**Ausgangstext:**
□ □ □ □

Fair­trade Mais­kölb­chen: Genügt das?

Ist Fair­trade wirk­lich schon fair? Oder einfach nur weniger unfair? Diese Frage haben wir denen gestellt, die es am besten wissen sollten: den Maiskölbchen-Farmer. 
cc Jaski (Instagram: @jaski_art)
Illustration: Jaski (Instagram: @jaski_art)

Das Gros der einge­legten Mais­kölb­chen in unseren Super­markt­re­galen wird in Indien ange­baut – also 8’000 Kilo­meter weit entfernt. Wie die Detail­händler diese lange Reise recht­fer­tigen und wieso diese Recht­fer­ti­gung nicht ganz aufgeht, darüber haben wir bereits berichtet. Immerhin: Ein Teil der hier verkauften Mais­kölb­chen aus Indien trägt das Fair­trade-Label von Max Havelaar, und fair ist sicher­lich besser als unfair. Aber ist Fair­trade tatsäch­lich schon fair?

Um diese Frage beant­worten zu können, machen wir uns auf die Suche nach den Produzent:innen. Denn die werden uns diese Frage wohl am besten beant­worten können. Wir wenden uns dafür an Migros und Coop – und erhalten tatsäch­lich auch prompt Antwort. Drei verschie­dene Farmen bauen für die beiden grössten Detail­händler Mais­kölb­chen an: die Hemavathi Agro Producer Company Limited, die Purvik Farmers Producer Company Limited und die Mais­kölb­chen-Koope­ra­tive Golden Indian Village Farm.

Die Farmen sind auch auf der Webseite von Max Havelaar öffent­lich geli­stet. Und dort leicht auffindbar dank eines spezi­fi­schen Fair­trade-Codes, der zum Teil sogar auf die Mais­kölb­chen­glä­sern gedruckt wird. So viel Trans­pa­renz: Das macht einen guten Eindruck, denken wir uns und stellen uns, anders als erwartet, schon einmal auf eine leichte Recherche ein.

Doch das, was dann folgt, ist alles andere als leicht. Denn: Migros und Coop nennen uns zwar die Namen ihrer Produzent:innen – aber keine Kontakt­daten. Die Medi­en­spre­cherin der Migros meint, dass ihr die Mail­adresse der Mais­kölb­chen­farmen gar nicht bekannt sei. Die Frage, wie sie denn unter diesen Umständen mit ihren eigenen Lieferant:innen kommu­ni­ziere, bleibt indes unbeantwortet.

□ □ □ □

**Gelesenes anwenden:**
(a) Nenne alle Farmen, die laut Ausgangstext für Migros und Coop Maiskölbchen anbauen.
(b) Wie weit ist Indien, wo das Gros der eingelegten Maiskölbchen angebaut wird, laut Ausgangstext entfernt?
Die Daten haben keinen Bezug zum Ausgangstext.

**Extrahiertes Material:**
□ □ □ □

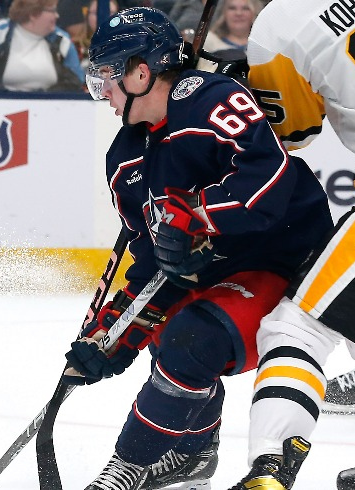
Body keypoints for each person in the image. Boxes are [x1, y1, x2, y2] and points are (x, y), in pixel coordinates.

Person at [65, 7, 332, 489]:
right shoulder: (125, 159)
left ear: (141, 71)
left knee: (193, 338)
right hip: (220, 270)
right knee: (163, 330)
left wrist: (196, 215)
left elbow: (266, 185)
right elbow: (154, 263)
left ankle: (131, 463)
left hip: (286, 260)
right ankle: (191, 454)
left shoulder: (212, 101)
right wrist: (113, 333)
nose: (102, 92)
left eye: (107, 75)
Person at [230, 0, 355, 487]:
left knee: (298, 328)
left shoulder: (279, 26)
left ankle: (269, 468)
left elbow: (290, 131)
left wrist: (242, 86)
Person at [0, 0, 84, 91]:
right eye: (52, 11)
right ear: (33, 14)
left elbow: (76, 83)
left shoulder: (62, 41)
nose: (57, 16)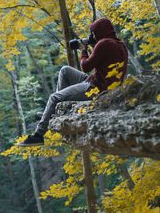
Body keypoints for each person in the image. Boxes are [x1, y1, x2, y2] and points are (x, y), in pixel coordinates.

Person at [18, 17, 128, 146]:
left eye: (93, 32)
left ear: (100, 31)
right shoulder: (118, 44)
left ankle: (38, 136)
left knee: (54, 97)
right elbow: (102, 62)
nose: (91, 35)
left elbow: (86, 66)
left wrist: (83, 49)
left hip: (97, 89)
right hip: (99, 81)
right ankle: (56, 111)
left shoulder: (104, 44)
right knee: (65, 70)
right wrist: (92, 46)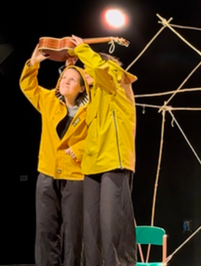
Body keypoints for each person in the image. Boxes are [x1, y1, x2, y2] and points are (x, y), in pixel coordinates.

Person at [19, 44, 90, 266]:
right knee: (45, 230)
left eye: (71, 79)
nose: (65, 81)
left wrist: (78, 151)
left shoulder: (92, 108)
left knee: (73, 233)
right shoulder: (50, 101)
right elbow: (28, 86)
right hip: (47, 174)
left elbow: (98, 137)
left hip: (75, 175)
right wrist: (34, 62)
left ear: (81, 88)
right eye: (63, 77)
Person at [69, 34, 138, 266]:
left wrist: (83, 50)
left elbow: (103, 71)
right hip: (92, 164)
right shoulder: (94, 95)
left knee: (112, 227)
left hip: (113, 161)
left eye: (87, 66)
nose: (84, 71)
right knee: (92, 230)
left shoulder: (115, 79)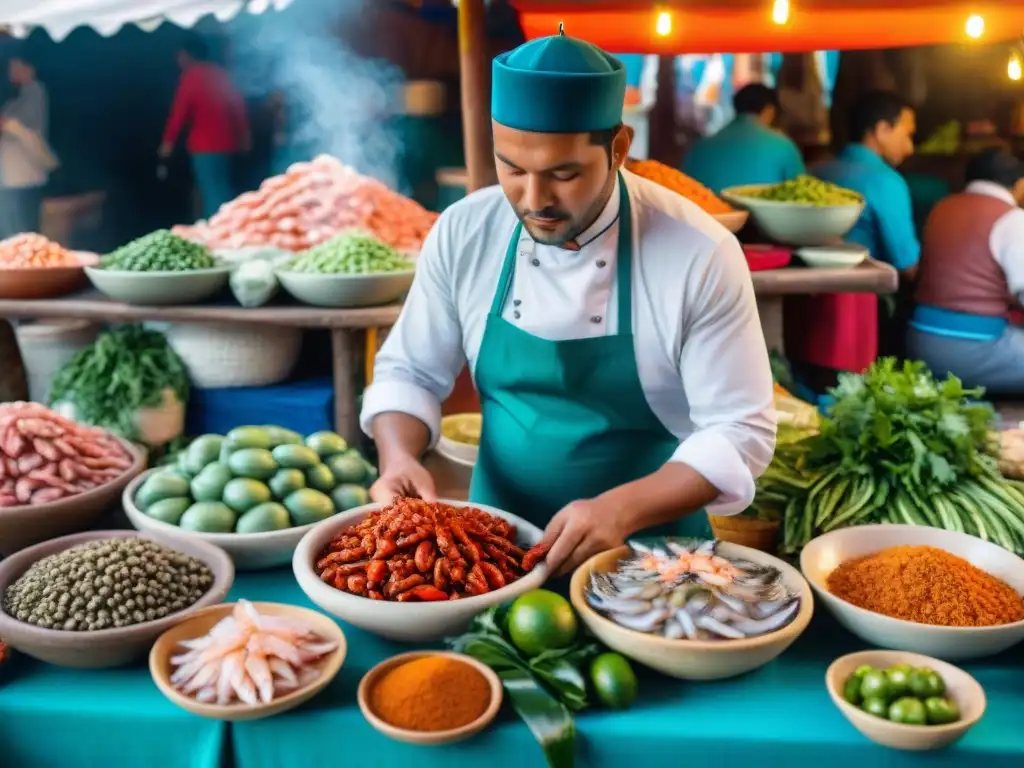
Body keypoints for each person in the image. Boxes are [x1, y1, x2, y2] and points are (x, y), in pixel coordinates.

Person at [361, 29, 776, 577]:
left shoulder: (698, 251)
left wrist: (619, 510)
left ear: (619, 149)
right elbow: (409, 371)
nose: (534, 202)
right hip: (489, 548)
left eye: (563, 174)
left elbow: (739, 431)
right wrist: (399, 458)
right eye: (512, 169)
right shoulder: (464, 231)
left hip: (652, 557)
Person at [785, 90, 919, 387]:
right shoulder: (885, 181)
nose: (909, 147)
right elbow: (908, 265)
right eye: (906, 134)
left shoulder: (815, 171)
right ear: (882, 130)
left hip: (801, 306)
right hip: (861, 311)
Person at [907, 148, 1024, 393]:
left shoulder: (941, 208)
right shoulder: (1012, 219)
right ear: (1020, 184)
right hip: (973, 351)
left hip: (920, 344)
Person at [160, 36, 250, 219]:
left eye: (180, 56)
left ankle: (220, 231)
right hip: (227, 142)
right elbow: (238, 106)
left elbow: (179, 113)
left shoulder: (191, 77)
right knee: (223, 186)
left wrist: (167, 143)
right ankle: (233, 223)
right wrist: (244, 136)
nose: (178, 60)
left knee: (211, 192)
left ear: (187, 55)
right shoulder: (220, 74)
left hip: (204, 147)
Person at [682, 83, 805, 195]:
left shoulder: (700, 147)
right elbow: (802, 193)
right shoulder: (783, 146)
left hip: (707, 217)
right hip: (762, 219)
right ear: (769, 110)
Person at [0, 54, 57, 237]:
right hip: (10, 176)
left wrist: (7, 124)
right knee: (10, 226)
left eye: (15, 67)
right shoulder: (16, 100)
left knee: (21, 230)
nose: (11, 72)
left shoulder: (36, 91)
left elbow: (28, 128)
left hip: (24, 175)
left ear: (29, 68)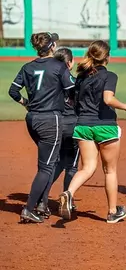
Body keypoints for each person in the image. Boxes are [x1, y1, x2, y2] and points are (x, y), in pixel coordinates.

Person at [58, 40, 126, 224]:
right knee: (110, 171)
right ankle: (112, 212)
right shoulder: (109, 76)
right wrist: (125, 106)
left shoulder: (81, 77)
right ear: (107, 57)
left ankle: (68, 193)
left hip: (83, 125)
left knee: (87, 168)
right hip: (105, 126)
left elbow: (73, 102)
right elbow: (108, 99)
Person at [8, 32, 75, 223]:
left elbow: (13, 91)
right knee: (46, 167)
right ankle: (30, 208)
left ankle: (42, 205)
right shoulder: (59, 66)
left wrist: (26, 103)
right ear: (52, 46)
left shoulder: (27, 67)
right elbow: (71, 91)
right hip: (50, 120)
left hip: (32, 119)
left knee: (48, 162)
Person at [36, 48, 79, 218]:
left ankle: (42, 199)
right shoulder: (74, 82)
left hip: (55, 125)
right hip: (73, 126)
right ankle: (68, 199)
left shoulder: (50, 82)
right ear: (69, 63)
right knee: (72, 166)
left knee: (54, 164)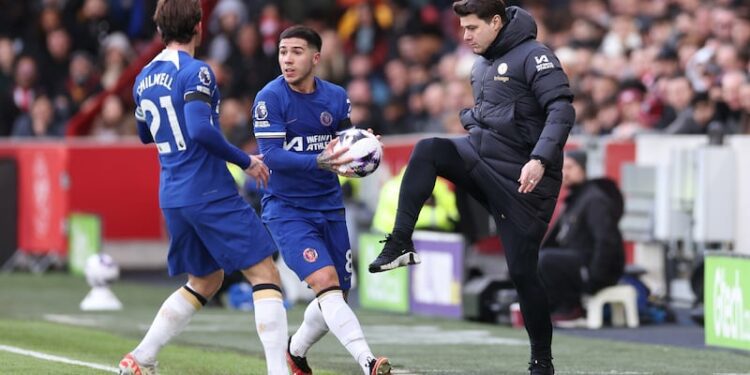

□ □ □ □

**Antworten in Reihenfolge:**
(a) Hemavathi Agro Producer Company Limited, Purvik Farmers Producer Company Limited, Maiskölbchen-Kooperative Golden Indian Village Farm

(b) Indien ist 8’000 Kilometer weit entfernt.